Proposition 32.3 (Chebyshev’s inequality) If \(X\) is a random variable with mean \(\mu\) and variance \(\sigma^2\), then \[
P(\lvert X - \mu \rvert \geq k) \leq \frac{\sigma^2}{k^2}
\] for any \(k > 0\).
Proof
Let \(k > 0\) be arbitrary. Since \((X - \mu)^2\) is a nonnegative random variable, we can use Proposition 32.2 to get \[
P( (X - \mu)^2 \geq k^2 ) \leq \frac{\text{E}\!\left[ (X - \mu)^2 \right]}{k^2}.

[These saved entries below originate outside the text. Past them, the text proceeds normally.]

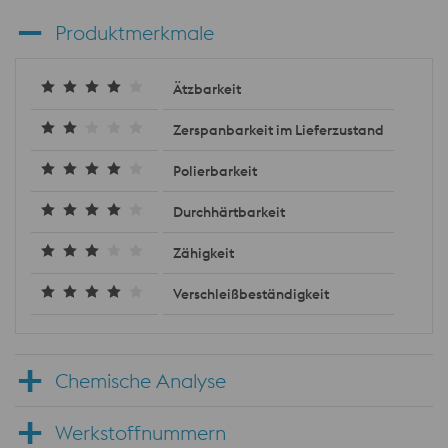
Produktmerkmale
Ätzbarkeit
Zerspanbarkeit im Lieferzustand
Polierbarkeit
Durchhärtbarkeit
Zähigkeit
Verschleißbeständigkeit
Chemische Analyse
Werkstoffnummern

\] Note that the events \(\left\{ (X - \mu)^2 \geq k^2 \right\}\) and \(\left\{ \lvert X - \mu \rvert \geq k \right\}\) are equivalent. Also noting that \(\text{E}\!\left[ (X - \mu)^2 \right] = \sigma^2\) yields the desired result \[
P( \lvert X - \mu \rvert \geq k ) \leq \frac{\sigma^2}{k^2}.
\]
32.4 Weak Law of Large Numbers
We are finally ready to prove the main result of this chapter!

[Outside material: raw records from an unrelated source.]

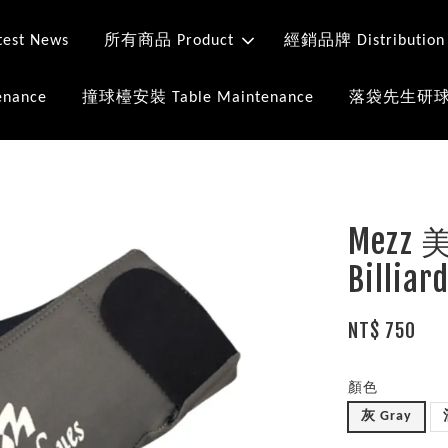
st News
所有商品 Product
經銷品牌 Distribution
nance
撞球檯安裝 Table Maintenance
落袋先生研球室 Mr
Mezz
Billiar
NT$ 750
顏色
灰 Gray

Theorem 32.1 (Weak Law of Large Numbers) Let \(X_1, \dots, X_n\) be i.i.d. with \(\text{E}\!\left[ X_1 \right] = \mu\) and \(\text{Var}\!\left[ X_1 \right] = \sigma^2\). Then, \[
P( \lvert \bar{X} - \mu \rvert > \varepsilon) \to 0 \qquad \text{as $n \to \infty$}
\] for any \(\varepsilon > 0\). In other words, \(\bar{X}\) converges to \(\mu\) in probability.
Proof
Let \(\varepsilon > 0\) be arbitrary. Since \(\text{E}\!\left[ \bar{X} \right] = \mu\) and \(\text{Var}\!\left[ \bar{X} \right] = \sigma^2/n\), \[
P( \lvert \bar{X} - \mu \rvert > \varepsilon ) \leq \frac{\sigma^2/n}{\varepsilon^2} = \frac{1}{n} \cdot \frac{\sigma^2}{\varepsilon^2}
\] by Proposition 32.3.
Hence, it follows that \[
P( \lvert \bar{X} - \mu \rvert > \varepsilon ) \to 0
\] as \(n \to \infty\).
One consequence of the Weak Law of Large Numbers is the consistency of \(\bar{X}\) – the larger the sample size, the closer the sample mean is guaranteed to be to the population mean.